## TASK TO COMPLETE:
Reproduce the listing below verbatim, line for line, omitting the pictures.

## DATA TO PROCESS:
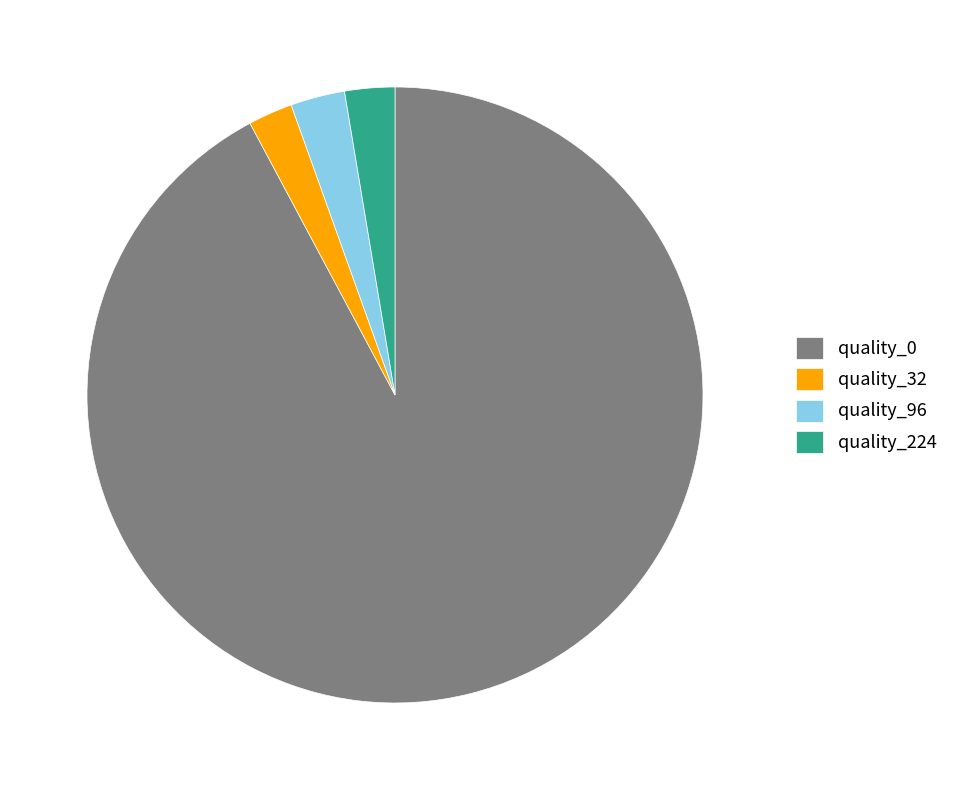

Approximately how many times larger is the value at quality_224 compared to quality_96?

0.9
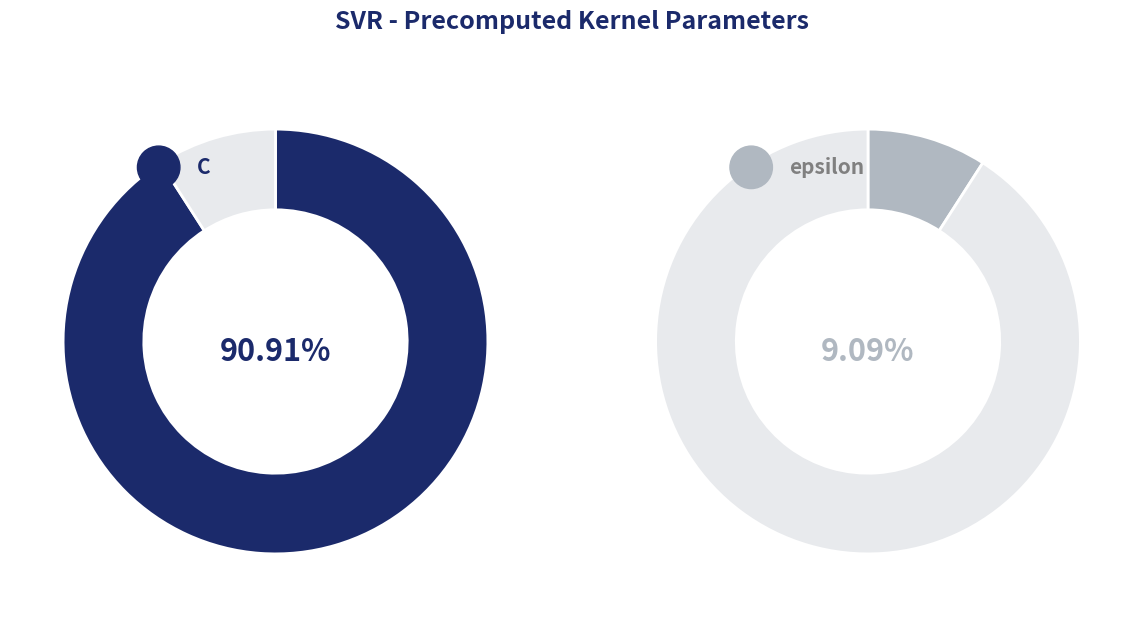

What percentage is the C slice, to the nearest percent?

91%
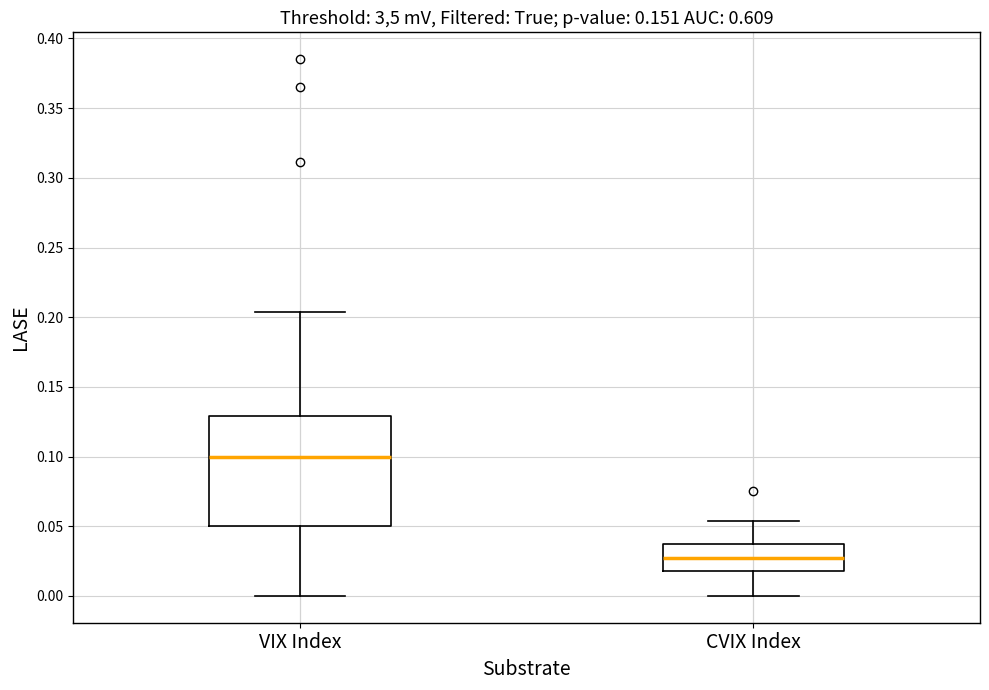

Where does the median line of the box for CVIX Index sit on the y-axis? The values are not printed on the chart, so give them approximately, as read against the axis.

0.025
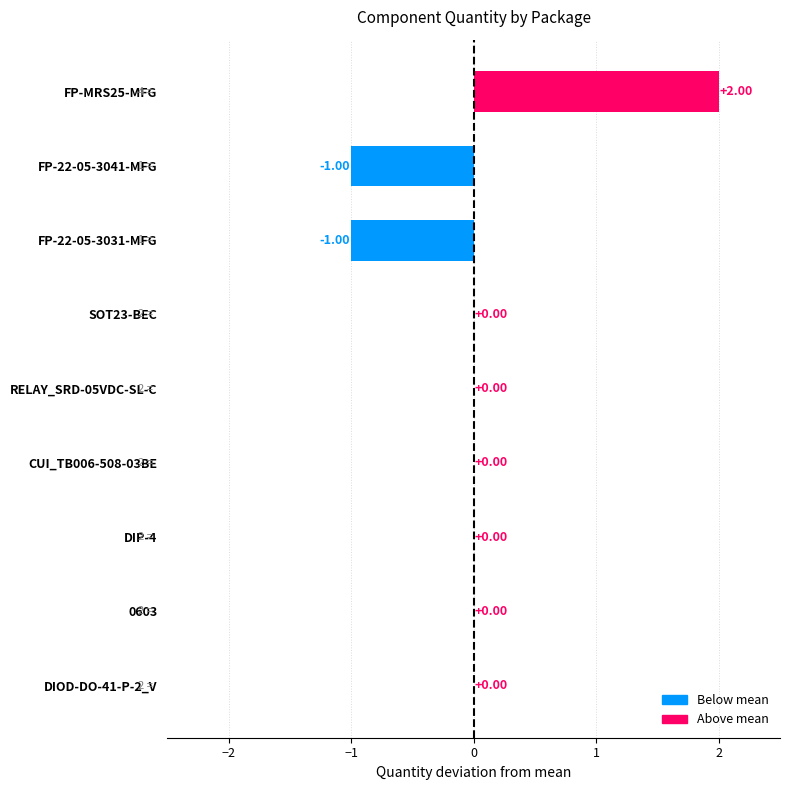

What position from the right is DIP-4?

7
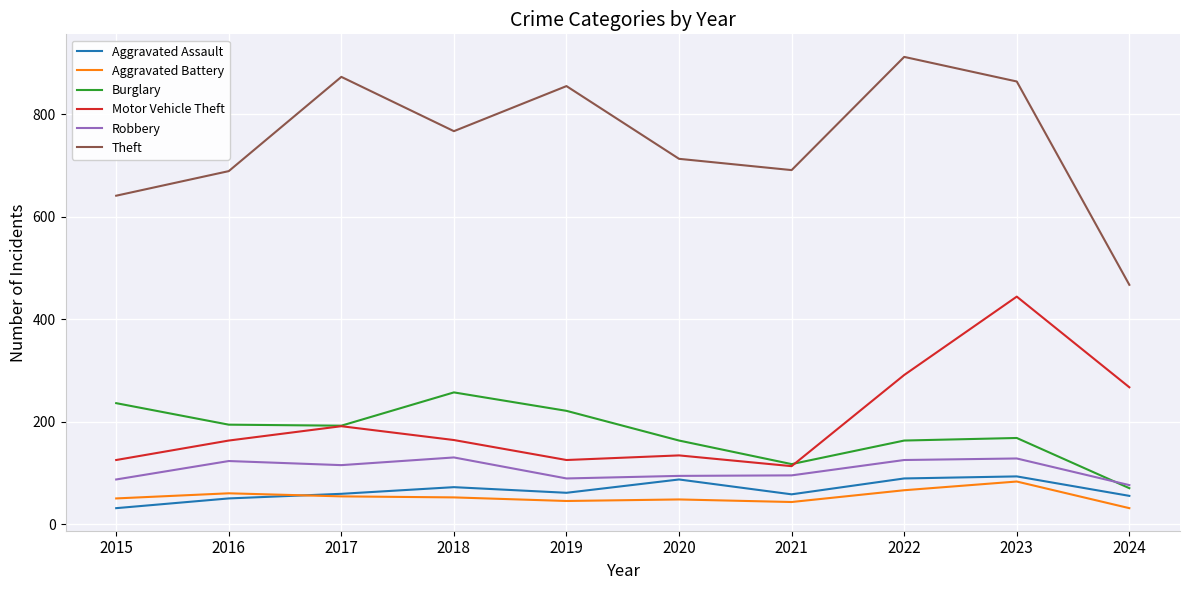

True or false: Burglary and Theft intersect in this chart.

False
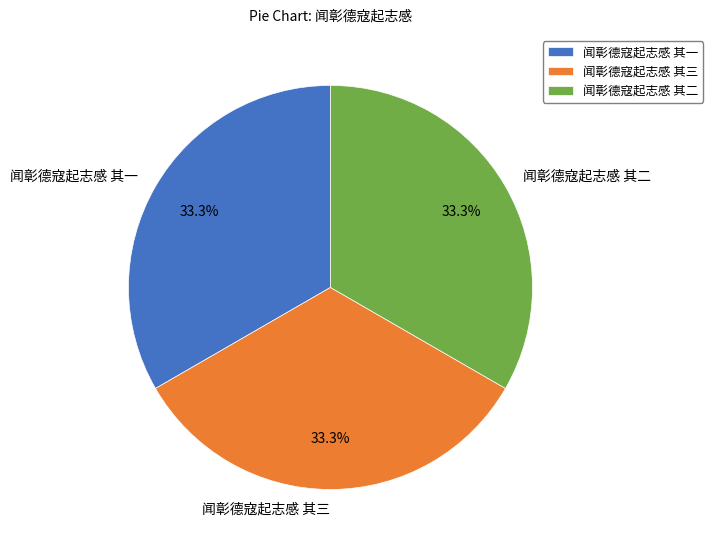

Is it true that 闻彰德寇起志感 其二 is 42% of the pie?

False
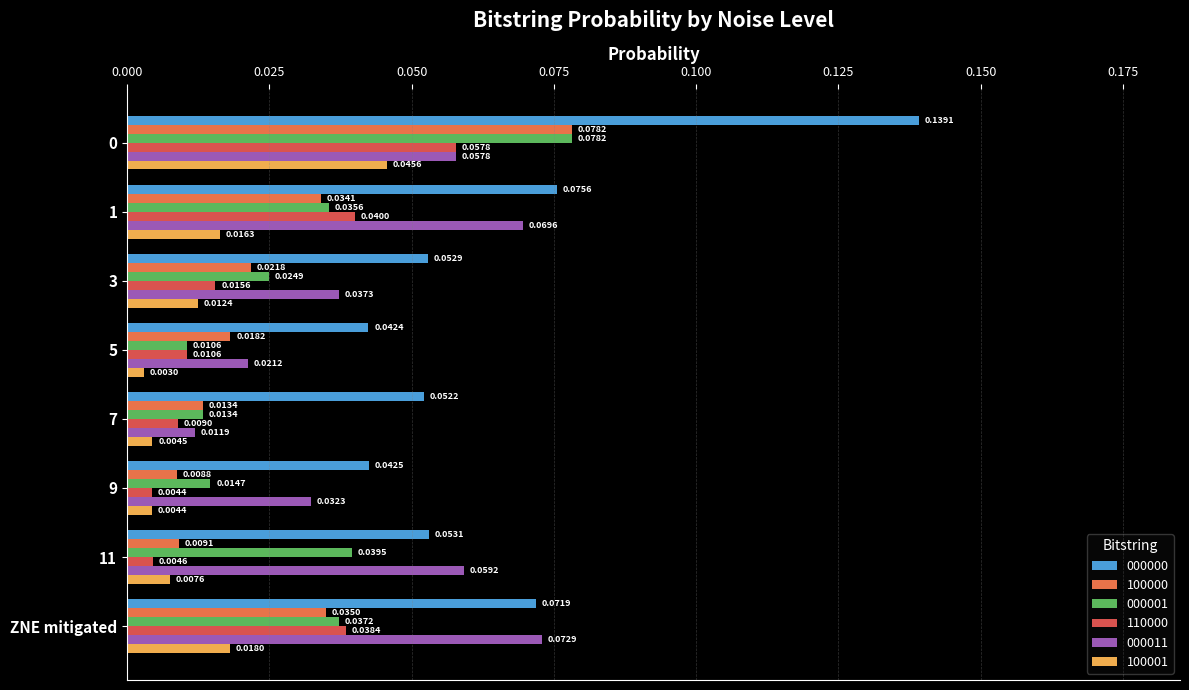

True or false: 100000 has a value of 0.0 at 1.

False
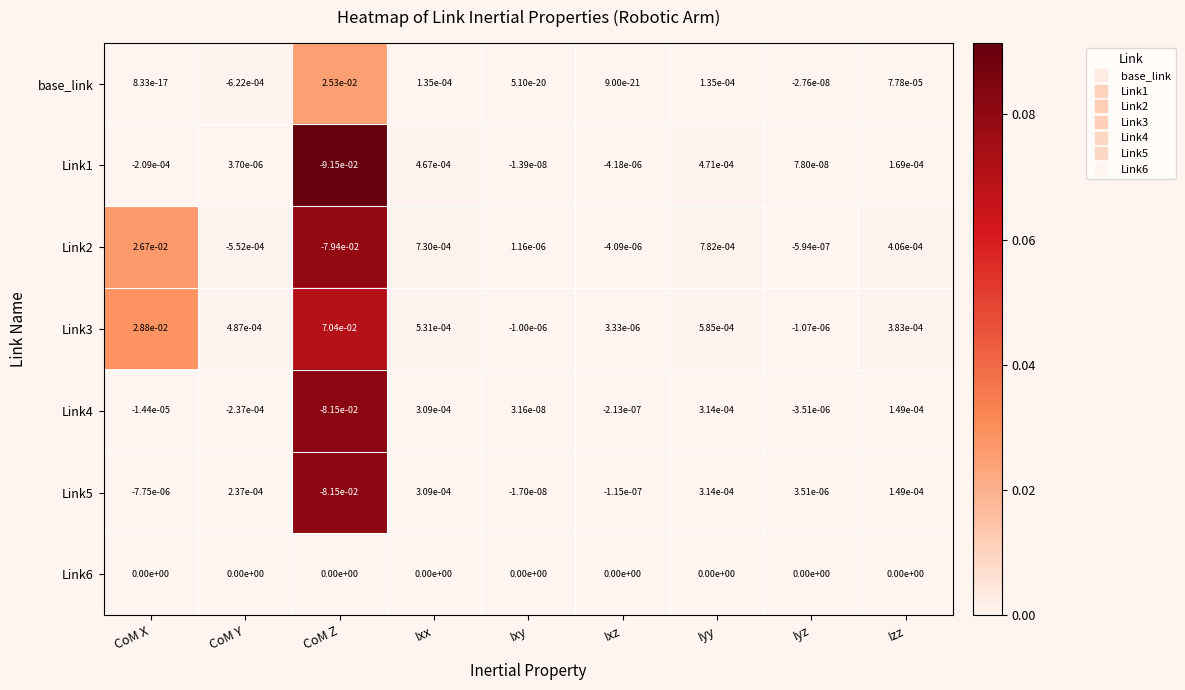

Rank the categories by Link1 value from highest to lowest.

Iyy, Ixx, Izz, CoM Y, Iyz, Ixy, Ixz, CoM X, CoM Z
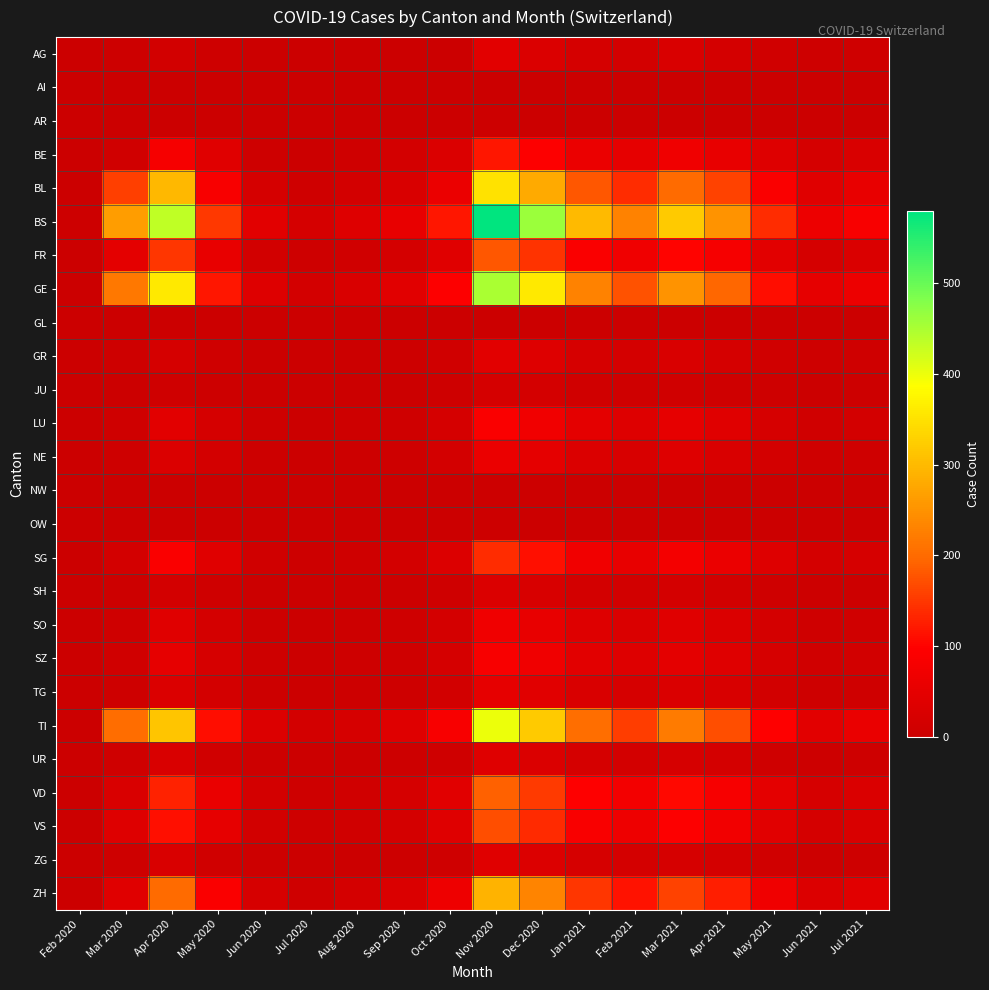

What is the maximum value shown in the chart?

580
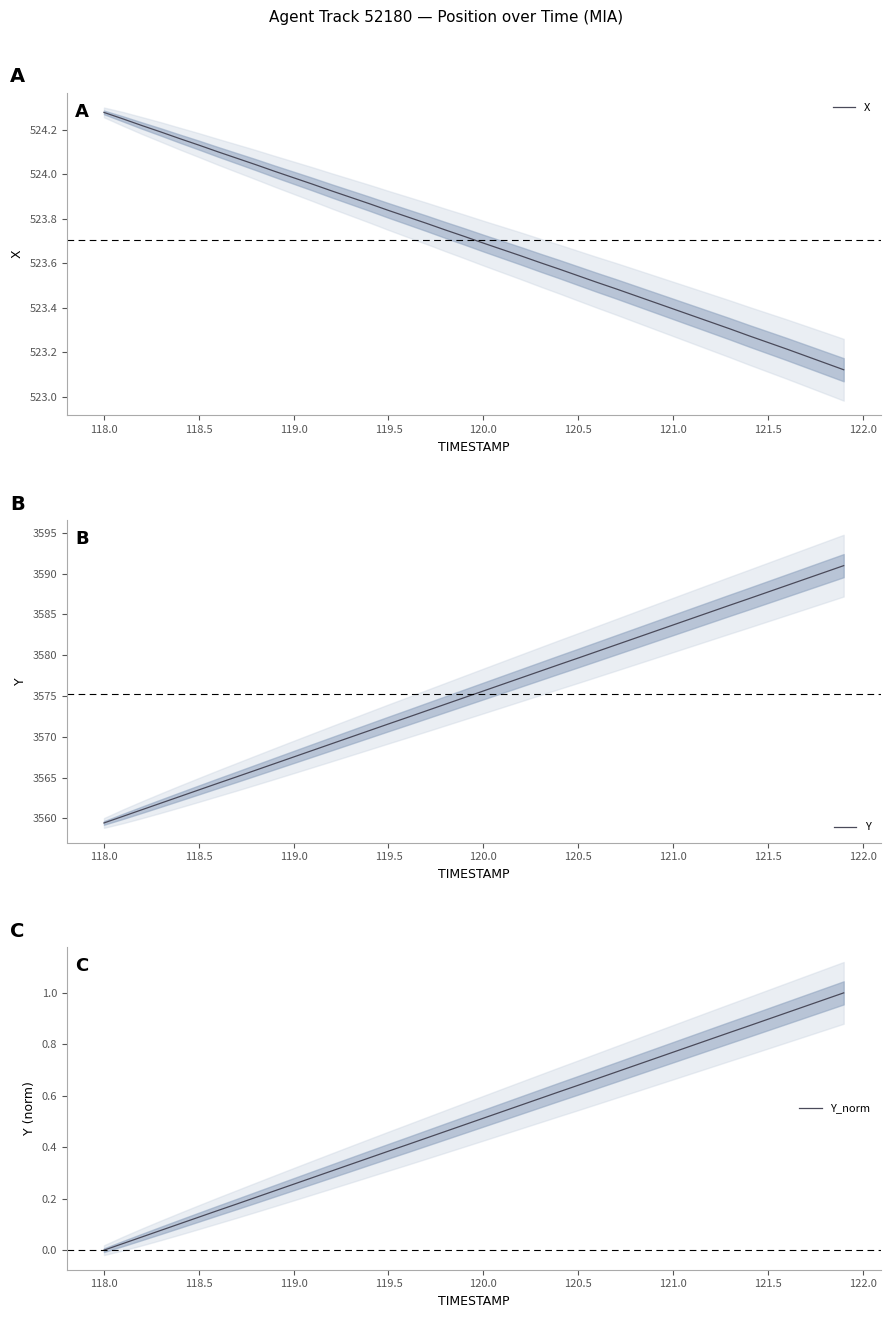

At which label does Y reach its minimum?

118.0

## ANSWER SECTION:
Approximately how many times larger is the value at quality_224 compared to quality_96?

0.9

What percentage is the C slice, to the nearest percent?

91%

Where does the median line of the box for CVIX Index sit on the y-axis? The values are not printed on the chart, so give them approximately, as read against the axis.

0.025

What position from the right is DIP-4?

7

True or false: Burglary and Theft intersect in this chart.

False

Is it true that 闻彰德寇起志感 其二 is 42% of the pie?

False

True or false: 100000 has a value of 0.0 at 1.

False

Rank the categories by Link1 value from highest to lowest.

Iyy, Ixx, Izz, CoM Y, Iyz, Ixy, Ixz, CoM X, CoM Z

What is the maximum value shown in the chart?

580

At which label does Y reach its minimum?

118.0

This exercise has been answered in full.